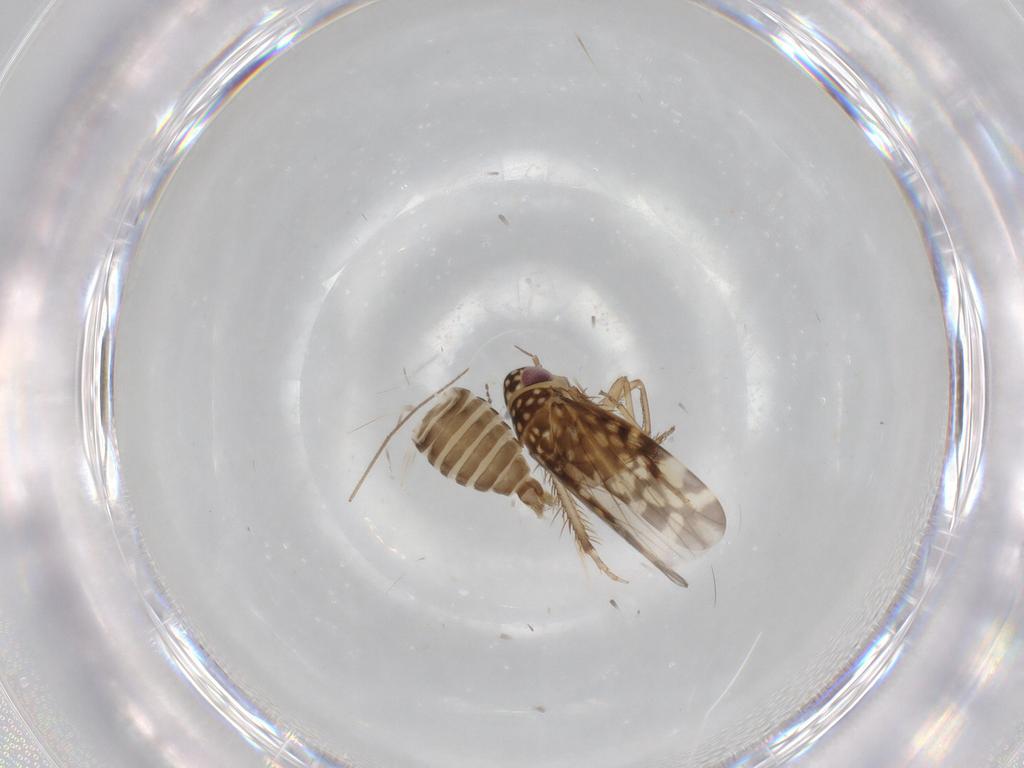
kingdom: Animalia
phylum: Arthropoda
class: Insecta
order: Hemiptera
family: Cicadellidae
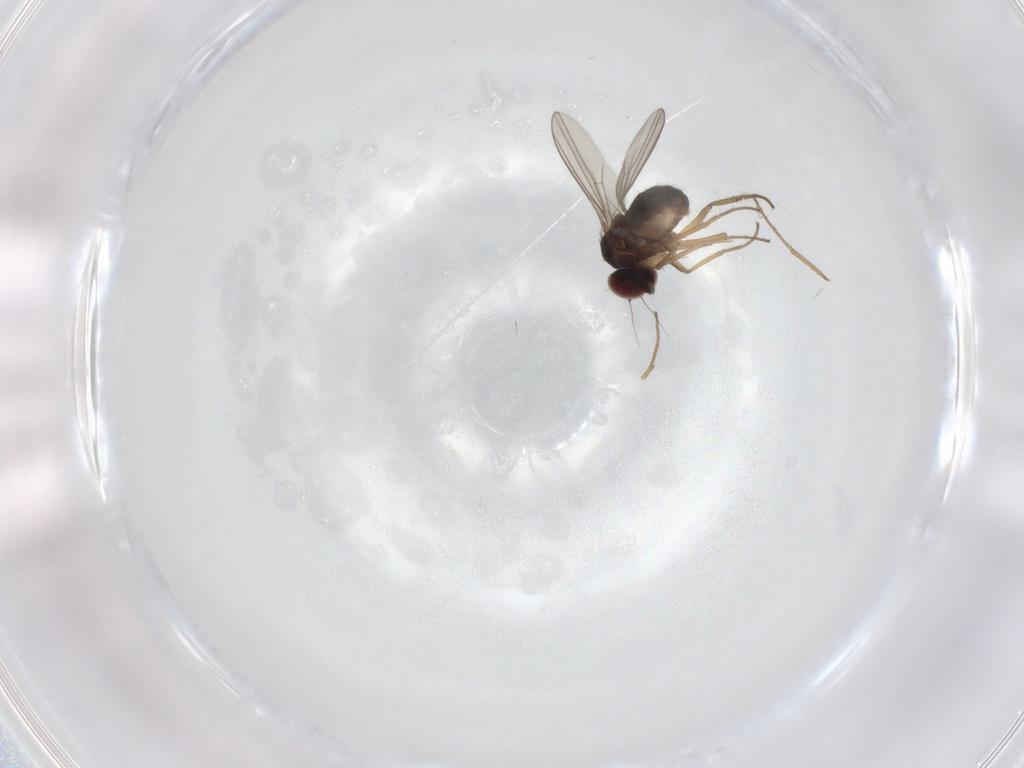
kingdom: Animalia
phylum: Arthropoda
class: Insecta
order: Diptera
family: Dolichopodidae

────────────────────────────────────────

Directions
Set down every line of the items above word for word, leaving out the pictures.

Worked answer
kingdom: Animalia
phylum: Arthropoda
class: Insecta
order: Hemiptera
family: Cicadellidae
kingdom: Animalia
phylum: Arthropoda
class: Insecta
order: Diptera
family: Dolichopodidae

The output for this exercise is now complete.